Amazon’s former head of devices and service, Dave Limp, told me last year that the new Alexa LLM they’re building has been trained on hundreds of smart home APIs. This could give Alexa the context needed to proactively manage smart home devices like lights, locks, thermostats and such, making them easier to set up and use, and allowing you to give commands like, “Alexa, it’s dark in here and I’m cold,” and the voice assistant will know what to do. 

In contrast to Apple, Amazon has said its new Alexa will come to all of its Echo smart speakers, including the very first Echo released in 2014. (It can do this by offloading processing to the cloud.) Although, as the HomePod Mini is now four years old, it’s my guess we’ll see a new model with updated hardware designed for AI very soon. Apple cannot afford to cede the home to Alexa any further.

Three of Apple’s HomePod Mini smart speakers standing on a desk in various shades including orange, yellow, and blue.
The new Siri doesn’t work on the HomePod Mini, which means maybe there’s a new Mini on the way.
Photo by Jennifer Pattison Tuohy / The Verge

While the stage is set for the second coming of the voice assistant, there’s still a long way to go until we see act 1. It’s also possible the show will open with some entirely new characters if these companies can’t find a way to effectively build the new technology onto the foundations of the old. 

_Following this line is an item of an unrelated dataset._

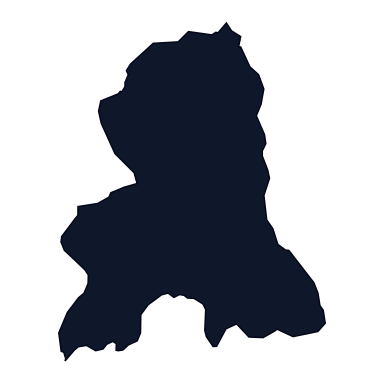 outline of Coyah, Coyah, Guinea
{"feature_id": "49546643B61702032280321", "entity_name": "Coyah", "entity_type": "district", "adm_level": 2, "iso_a3": "GIN", "parent_name": "Guinea", "parent_adm1": "Coyah", "projection": "natural_earth1", "projection_center": [-13.337, 9.751], "detail": "fine", "context": "isolated", "style": "filled", "palette": "ink", "viewbox_px": 384, "rotation_deg": 0, "n_neighbors": 0, "source": "geoboundaries", "source_scale": "gbopen_adm2", "svg_char_len": 1392}
<svg xmlns="http://www.w3.org/2000/svg" viewBox="0 0 384 384"><path d="M65.0,361.0L74.3,350.1L78.5,346.7L86.5,345.4L95.6,350.7L103.0,349.0L106.8,344.2L112.8,341.4L116.3,343.7L116.1,350.3L118.3,350.7L122.9,350.0L128.4,344.9L137.2,340.9L140.5,332.9L140.8,314.7L148.1,304.8L161.6,294.8L168.1,293.1L173.9,297.4L179.4,294.6L184.1,295.3L187.4,298.0L194.0,298.4L203.0,304.0L205.7,309.5L204.8,330.4L206.4,336.7L213.1,346.5L216.6,346.3L226.0,328.8L236.6,323.9L248.9,337.0L263.1,337.6L275.6,330.5L276.6,329.0L293.1,336.6L317.9,331.5L325.2,323.3L325.2,323.1L323.2,310.2L319.9,305.5L318.0,293.3L313.8,282.6L288.8,250.4L285.5,250.1L277.8,244.4L272.8,228.6L266.7,219.9L263.9,195.4L269.5,178.3L267.7,170.1L262.3,156.0L262.3,150.8L265.8,143.7L264.5,134.6L256.3,115.8L261.1,104.0L263.8,89.0L258.6,74.8L249.9,66.8L240.7,47.0L238.6,46.7L240.7,36.6L231.5,30.8L226.4,23.0L218.0,32.8L215.8,32.3L211.9,34.9L188.5,31.6L178.1,41.9L153.3,43.3L130.6,64.0L126.4,70.6L128.3,74.7L125.0,82.4L125.0,86.7L121.6,92.1L120.3,91.4L118.3,93.8L100.8,100.9L98.6,111.2L101.3,123.4L115.0,153.6L134.1,172.7L137.1,183.5L124.0,187.3L110.9,192.7L108.9,197.2L97.6,203.5L78.0,206.6L77.9,215.3L75.1,218.7L61.7,236.5L61.1,241.6L61.0,241.9L64.4,250.4L68.8,254.4L84.9,269.8L88.3,274.9L88.1,283.5L84.0,293.2L78.5,297.8L67.4,312.4L58.8,332.9L61.2,351.3L63.8,352.2L65.7,358.8L65.0,361.0Z" fill="#0f172a" stroke="#020617" stroke-width="1.5"/></svg>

It’s entirely possible Google will launch a completely new voice assistant

That appears to be the road Google is taking. Its Google Assistant voice assistant has yet to undergo a big AI overhaul, with the company reportedly putting all its resources into the new AI-powered Gemini assistant. While a symbiosis there seems the natural move, given Google’s penchant for abandoning the old it’s entirely possible the company will launch a completely new voice assistant built from the ground up on generative AI.

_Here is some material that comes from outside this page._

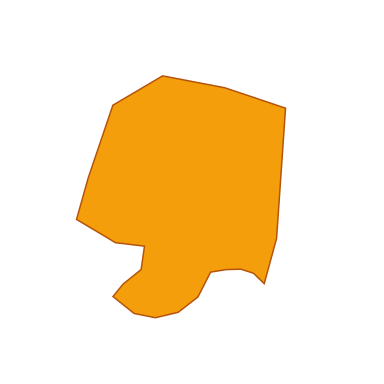 the Independent City of Banjul, rotated 145°
{"feature_id": "GMB-2153", "entity_name": "Banjul", "entity_type": "Independent City", "adm_level": 1, "iso_a3": "GMB", "parent_name": "Gambia", "parent_adm1": "", "projection": "albers", "projection_center": [-16.653, 13.415], "detail": "fine", "context": "isolated", "style": "filled", "palette": "amber", "viewbox_px": 384, "rotation_deg": 145, "n_neighbors": 0, "source": "natural_earth", "source_scale": "10m", "svg_char_len": 431}
<svg xmlns="http://www.w3.org/2000/svg" viewBox="0 0 384 384"><g transform="rotate(145 192 192)"><path d="M67.3,207.0L149.4,105.4L185.4,75.5L188.3,90.3L196.2,100.7L208.3,108.7L222.7,115.7L247.4,102.6L272.4,101.4L294.1,110.0L309.1,125.7L316.7,151.7L301.2,156.1L278.1,157.7L262.0,174.9L283.8,194.4L302.3,235.8L268.9,263.1L207.0,308.5L149.5,304.0L105.3,258.5L67.3,207.0Z" fill="#f59e0b" stroke="#b45309" stroke-width="1.5"/></g></svg>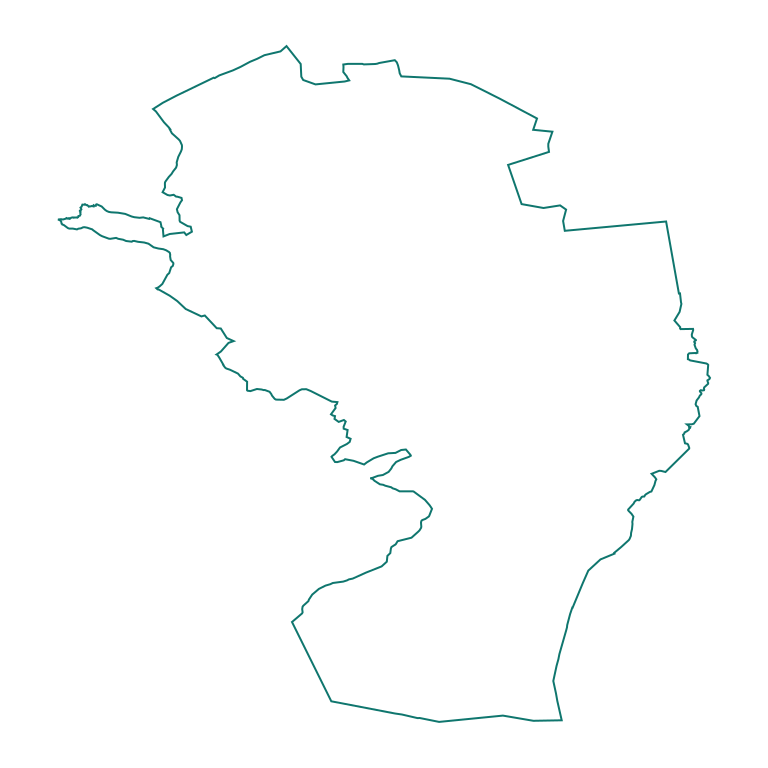 the district of Elkšņu pag., Viesites, Latvia
{"feature_id": "27541924B76488433422396", "entity_name": "Elkšņu pag.", "entity_type": "district", "adm_level": 2, "iso_a3": "LVA", "parent_name": "Latvia", "parent_adm1": "Viesites", "projection": "natural_earth1", "projection_center": [25.573, 56.224], "detail": "fine", "context": "isolated", "style": "outline", "palette": "teal", "viewbox_px": 768, "rotation_deg": 0, "n_neighbors": 0, "source": "geoboundaries", "source_scale": "gbopen_adm2", "svg_char_len": 6024}
<svg xmlns="http://www.w3.org/2000/svg" viewBox="0 0 768 768"><path d="M292.0,622.0L331.3,701.3L395.0,713.5L401.9,714.5L417.5,718.1L419.7,718.0L439.1,721.9L502.9,715.6L533.4,720.8L561.7,720.3L557.3,700.9L556.0,693.5L553.3,681.0L556.6,665.7L558.4,659.2L559.4,654.1L566.2,630.3L567.0,627.3L567.2,625.1L570.1,614.1L572.3,607.6L572.6,607.7L582.8,583.1L588.3,570.6L600.5,559.4L614.3,553.7L613.9,553.3L614.0,553.0L621.1,547.1L628.8,540.1L629.6,538.9L630.9,535.8L631.1,532.9L632.0,529.1L632.5,523.9L632.3,521.9L633.4,516.6L631.5,513.8L628.7,511.0L628.1,510.1L628.2,509.5L633.6,503.6L634.6,501.7L636.2,500.3L637.2,500.0L639.1,500.3L639.7,499.9L641.7,497.0L642.4,496.6L644.3,496.5L645.0,495.2L645.9,494.3L649.9,491.9L651.4,491.5L654.4,485.1L655.5,480.9L656.3,479.3L655.0,477.4L651.6,473.8L659.2,470.8L661.1,470.9L665.5,472.0L689.2,448.6L689.2,447.7L688.0,444.4L687.2,443.8L685.0,443.3L683.0,434.8L684.2,433.7L684.6,432.4L686.8,431.3L688.6,430.0L689.5,428.2L690.1,427.9L690.3,427.1L689.1,427.2L688.8,425.8L687.0,424.4L691.8,424.3L693.8,423.7L699.5,416.1L697.7,406.8L696.3,405.9L695.6,404.2L696.6,400.5L698.9,397.5L699.9,395.5L701.2,394.4L701.4,393.8L701.4,393.3L699.9,391.4L699.9,390.9L700.8,390.2L702.4,390.5L704.0,390.2L704.2,389.5L703.9,388.3L704.2,387.4L708.1,383.8L708.2,383.0L707.6,381.5L707.4,380.4L709.4,379.1L710.0,377.9L708.8,376.1L707.4,374.8L708.2,364.9L707.6,364.2L706.4,363.5L690.1,360.4L689.1,359.6L687.9,359.2L688.0,354.5L689.2,353.3L695.4,353.0L696.0,353.3L697.3,352.8L697.1,352.3L697.5,351.7L697.1,350.0L695.8,348.4L694.5,344.7L695.1,343.1L694.2,341.9L694.4,341.3L695.9,340.3L695.9,340.0L692.3,337.2L691.9,336.2L691.8,334.5L693.2,330.0L693.0,328.9L680.6,329.1L680.1,328.5L680.2,327.2L674.4,320.5L679.6,311.9L681.4,303.9L681.0,302.2L680.0,293.4L678.9,293.5L666.1,221.5L564.8,230.8L563.1,221.0L566.1,209.6L560.1,205.4L543.5,208.0L521.6,204.1L508.1,164.9L549.0,151.9L548.3,146.6L548.3,143.8L552.4,131.7L533.2,129.8L537.0,118.5L499.6,98.6L470.9,84.2L449.5,78.7L401.3,76.4L399.7,73.3L399.2,70.3L398.0,65.4L396.8,62.3L394.8,60.2L379.2,63.0L377.2,63.7L375.2,64.0L363.8,64.4L362.4,63.9L347.7,63.9L343.3,64.5L343.5,67.0L343.3,72.0L346.8,76.4L347.3,77.6L349.2,80.4L344.7,81.5L315.5,84.4L303.2,80.0L301.3,76.7L300.7,64.0L286.5,46.1L280.5,51.4L264.4,55.2L257.2,58.8L250.0,61.8L240.7,66.8L232.9,70.4L219.3,75.4L214.7,78.1L213.7,77.7L176.8,95.5L162.8,102.8L153.1,109.0L155.9,111.4L164.0,122.3L169.0,127.6L170.1,129.1L169.7,129.2L171.9,133.3L178.8,139.5L180.0,140.9L181.9,145.1L182.0,146.6L181.8,149.2L181.0,151.4L178.3,156.8L176.7,162.3L176.9,165.0L176.1,167.6L173.1,171.4L171.5,174.0L168.9,176.8L165.6,181.3L165.0,182.4L164.9,183.7L165.0,187.5L162.6,192.2L167.5,195.0L169.9,195.5L173.7,194.8L176.1,196.6L177.4,196.7L181.5,197.9L182.0,200.2L180.4,202.4L176.9,209.2L177.6,212.2L179.5,215.2L179.6,220.7L180.1,221.8L187.6,226.1L190.7,226.7L191.9,231.7L186.3,235.0L184.2,232.4L169.7,234.0L163.5,236.4L162.9,229.3L163.2,228.7L161.2,226.7L161.3,225.9L160.5,222.2L149.6,218.2L149.2,218.9L143.2,217.4L139.6,217.8L134.3,217.2L131.6,216.5L125.2,213.9L118.0,212.7L111.1,212.3L108.8,211.9L106.7,211.0L104.9,209.7L101.7,206.5L96.9,204.3L96.4,204.3L95.9,205.0L95.8,205.8L94.3,205.8L93.6,205.2L93.2,205.7L93.5,206.0L93.5,206.4L91.7,206.0L90.7,206.4L89.6,206.3L88.9,206.7L87.3,205.1L86.5,205.2L85.0,204.2L84.6,204.7L82.4,204.6L81.6,206.7L80.5,207.6L81.4,209.3L80.8,210.2L79.9,210.6L79.8,210.9L80.6,212.0L80.2,212.7L80.6,214.3L79.9,215.7L78.4,216.1L78.2,217.1L77.2,217.7L76.7,217.4L74.5,217.6L74.0,217.4L73.5,217.7L72.6,217.4L71.2,217.7L69.7,218.9L69.2,218.8L69.3,218.2L69.1,218.1L67.5,218.6L66.6,218.0L66.2,218.2L66.1,218.6L62.9,219.5L61.1,219.2L58.0,219.5L59.9,220.3L60.8,221.0L61.2,221.7L61.6,223.7L62.2,224.1L62.3,224.5L63.9,225.1L67.9,228.1L69.3,228.6L72.8,228.6L77.0,229.4L78.3,228.7L81.0,228.3L83.1,227.3L84.6,227.2L87.2,227.7L92.3,229.4L93.0,230.1L100.0,235.1L102.1,236.2L108.9,238.7L110.4,238.8L116.1,237.9L118.2,238.8L123.1,239.7L126.1,241.0L131.8,241.7L132.5,241.1L134.1,240.9L138.0,241.8L144.2,242.5L148.5,243.7L153.6,247.3L158.3,248.5L163.3,249.2L166.2,250.3L169.1,252.1L169.8,252.8L170.2,254.7L170.1,256.5L170.7,260.0L173.3,263.0L173.4,263.9L172.8,265.9L171.1,267.3L169.2,273.1L167.4,274.7L162.3,284.0L159.6,286.4L157.7,287.7L156.3,288.2L157.6,289.4L158.9,289.6L169.7,295.7L177.3,301.1L185.7,309.0L201.4,316.4L204.8,315.5L216.7,328.2L220.8,328.5L226.8,338.0L233.6,341.1L228.5,342.9L220.9,351.5L216.6,354.5L217.4,354.8L219.2,357.5L223.4,364.8L223.2,364.9L223.6,365.6L225.2,367.7L226.3,368.5L229.9,369.7L238.0,373.6L240.4,376.4L242.9,377.8L243.1,378.8L247.1,381.7L247.0,390.1L247.5,390.7L250.4,391.1L256.9,389.0L261.6,389.5L263.7,390.1L264.8,390.0L269.6,391.8L271.3,394.1L272.0,395.6L274.7,398.9L276.0,399.6L283.9,399.8L286.7,398.5L299.5,390.3L301.8,389.3L306.3,389.2L310.7,391.0L331.8,401.6L337.4,402.1L336.9,403.9L335.1,405.5L335.6,408.0L331.0,414.3L332.6,415.4L335.0,416.1L334.5,418.9L338.7,421.9L343.9,420.0L345.7,421.5L343.6,426.8L343.7,428.7L347.6,430.0L346.6,437.0L350.6,438.8L349.7,441.9L346.9,444.0L340.0,447.5L337.1,451.5L334.5,454.3L332.4,455.8L331.5,456.8L335.0,462.0L337.3,462.1L343.8,460.3L345.1,459.2L353.5,460.8L364.1,464.5L366.8,462.4L373.6,458.3L377.8,456.7L388.2,453.3L395.5,452.9L401.2,450.0L405.9,449.5L410.4,454.8L410.8,455.7L408.8,456.9L400.7,459.8L396.1,462.0L392.4,466.3L391.3,468.5L388.6,471.9L382.9,475.0L378.0,475.8L372.4,477.9L370.3,478.2L372.7,479.0L374.5,480.8L379.9,484.3L383.2,484.8L385.2,485.7L391.3,487.3L392.6,488.3L395.7,489.3L399.5,491.3L412.6,491.3L413.6,491.5L425.0,499.9L429.6,505.2L432.0,508.8L429.2,515.9L428.8,516.5L425.4,518.9L422.2,520.1L421.3,521.1L421.0,522.6L421.3,526.7L421.1,527.8L419.5,530.4L418.1,531.8L411.5,537.7L397.6,541.2L395.7,544.3L391.5,547.0L390.9,548.5L390.3,553.1L387.4,555.9L386.8,561.7L381.6,566.4L366.0,572.6L352.7,578.6L348.9,579.4L347.0,580.4L343.2,581.6L332.8,583.0L330.3,584.2L325.5,585.6L318.9,588.9L312.2,594.6L308.9,599.6L308.4,601.1L303.3,605.7L302.6,606.7L302.2,609.1L302.6,612.3L302.1,613.4L292.0,622.0Z" fill="none" stroke="#0f766e" stroke-width="2"/></svg>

However they get there, the promise of these smart voice assistants is exciting, especially for whichever company can effectively merge the personal assistant with the home. Imagine if your HomePod could welcome you home with personalized updates, tell you that you need to leave for your daughter’s school play 15 minutes early because of traffic, and have your EV charged with enough range to get you there by the time you walk out the door. That’s a lot more like what we were promised — and it’s a whole lot smarter than setting a timer.